Your goal: Only the lines from the beginning of the data through the line holding "border-radius:7px 7px 0" belong in the answer, printed exactly and without pictures.

Source information:
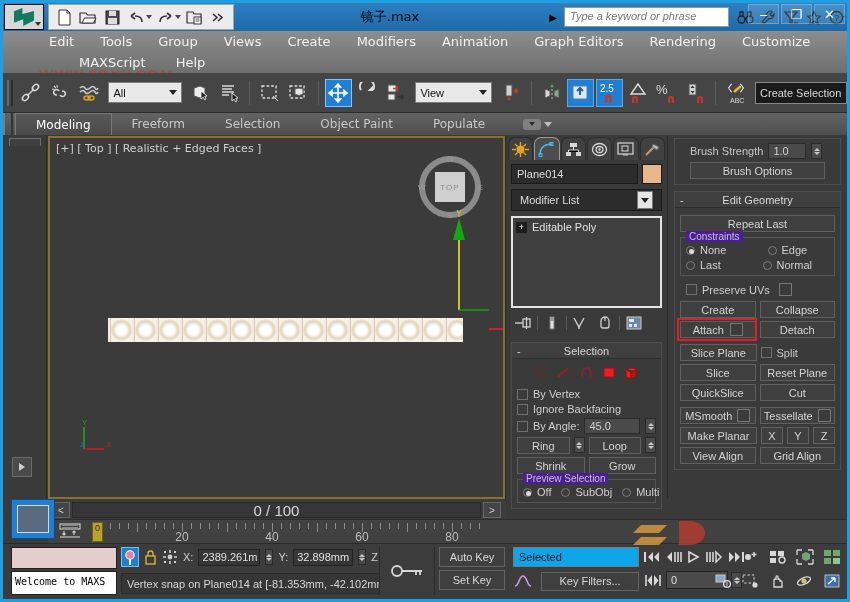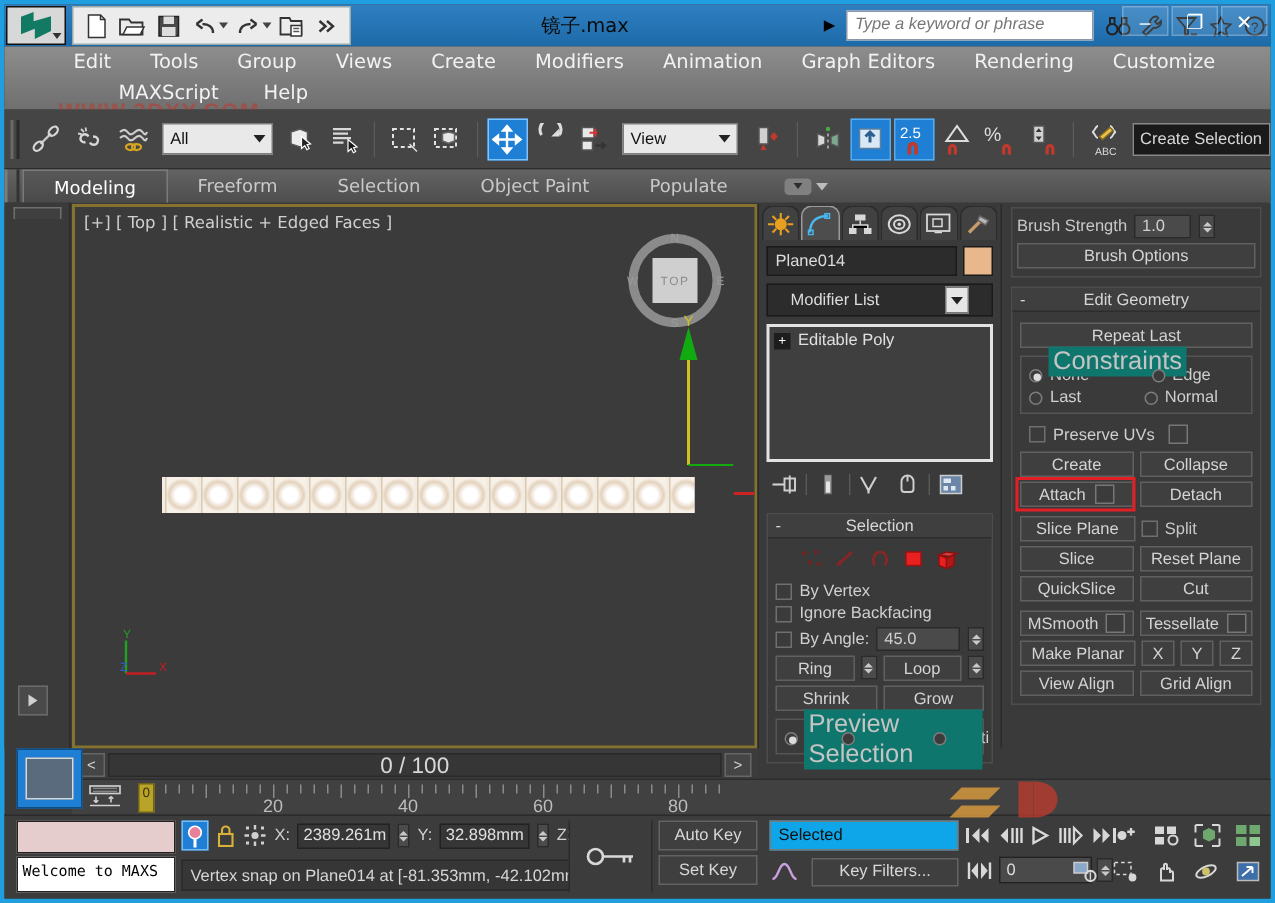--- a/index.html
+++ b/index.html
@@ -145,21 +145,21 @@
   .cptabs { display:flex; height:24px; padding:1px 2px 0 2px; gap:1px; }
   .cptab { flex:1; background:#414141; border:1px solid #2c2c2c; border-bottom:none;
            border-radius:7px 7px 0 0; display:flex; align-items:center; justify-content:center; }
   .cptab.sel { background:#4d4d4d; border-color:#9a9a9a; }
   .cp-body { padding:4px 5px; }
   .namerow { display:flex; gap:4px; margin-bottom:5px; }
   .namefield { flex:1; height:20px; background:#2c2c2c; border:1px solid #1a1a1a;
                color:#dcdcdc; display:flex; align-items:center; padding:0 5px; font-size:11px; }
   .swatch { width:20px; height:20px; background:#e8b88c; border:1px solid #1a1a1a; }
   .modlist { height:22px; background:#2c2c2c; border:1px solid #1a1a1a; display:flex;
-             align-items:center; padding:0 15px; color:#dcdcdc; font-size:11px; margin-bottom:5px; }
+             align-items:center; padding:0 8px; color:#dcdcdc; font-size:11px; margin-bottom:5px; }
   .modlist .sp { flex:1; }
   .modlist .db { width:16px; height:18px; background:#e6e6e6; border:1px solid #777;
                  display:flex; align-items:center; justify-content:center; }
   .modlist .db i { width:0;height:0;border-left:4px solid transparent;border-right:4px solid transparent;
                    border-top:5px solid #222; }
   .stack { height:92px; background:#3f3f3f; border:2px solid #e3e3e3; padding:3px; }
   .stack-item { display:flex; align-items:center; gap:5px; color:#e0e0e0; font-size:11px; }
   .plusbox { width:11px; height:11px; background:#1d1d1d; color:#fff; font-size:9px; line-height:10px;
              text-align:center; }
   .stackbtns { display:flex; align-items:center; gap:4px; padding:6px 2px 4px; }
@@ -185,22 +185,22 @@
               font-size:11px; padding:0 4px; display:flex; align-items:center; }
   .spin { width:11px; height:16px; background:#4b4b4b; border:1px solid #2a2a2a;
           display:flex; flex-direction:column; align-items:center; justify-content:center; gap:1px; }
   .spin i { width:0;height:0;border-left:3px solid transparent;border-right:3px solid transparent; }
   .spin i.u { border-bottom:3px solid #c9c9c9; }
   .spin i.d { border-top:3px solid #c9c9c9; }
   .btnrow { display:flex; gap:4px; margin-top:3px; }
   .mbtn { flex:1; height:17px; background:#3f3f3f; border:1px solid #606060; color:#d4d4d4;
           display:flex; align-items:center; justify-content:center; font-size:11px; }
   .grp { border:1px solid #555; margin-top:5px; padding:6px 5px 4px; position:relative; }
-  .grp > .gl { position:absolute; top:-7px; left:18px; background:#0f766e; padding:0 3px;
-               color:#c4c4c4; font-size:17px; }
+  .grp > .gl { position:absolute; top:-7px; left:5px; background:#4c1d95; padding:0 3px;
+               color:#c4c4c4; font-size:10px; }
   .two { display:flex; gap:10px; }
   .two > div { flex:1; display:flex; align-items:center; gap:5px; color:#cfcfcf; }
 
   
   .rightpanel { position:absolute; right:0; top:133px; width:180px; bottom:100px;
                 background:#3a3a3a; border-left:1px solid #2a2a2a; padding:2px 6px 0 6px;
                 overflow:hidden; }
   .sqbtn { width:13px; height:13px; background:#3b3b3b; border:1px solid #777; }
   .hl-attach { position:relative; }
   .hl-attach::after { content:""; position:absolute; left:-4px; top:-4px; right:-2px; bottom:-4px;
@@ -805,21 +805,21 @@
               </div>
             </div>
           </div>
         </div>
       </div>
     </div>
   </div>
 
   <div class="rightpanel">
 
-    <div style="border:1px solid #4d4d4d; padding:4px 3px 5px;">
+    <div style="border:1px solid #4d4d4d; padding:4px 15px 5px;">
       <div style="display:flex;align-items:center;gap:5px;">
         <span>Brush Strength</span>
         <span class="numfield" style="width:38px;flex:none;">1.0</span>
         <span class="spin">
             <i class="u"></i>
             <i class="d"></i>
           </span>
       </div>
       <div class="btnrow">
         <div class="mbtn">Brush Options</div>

Answer area:
--- a/index.html
+++ b/index.html
@@ -145,21 +145,21 @@
   .cptabs { display:flex; height:24px; padding:1px 2px 0 2px; gap:1px; }
   .cptab { flex:1; background:#414141; border:1px solid #2c2c2c; border-bottom:none;
            border-radius:7px 7px 0 0; display:flex; align-items:center; justify-content:center; }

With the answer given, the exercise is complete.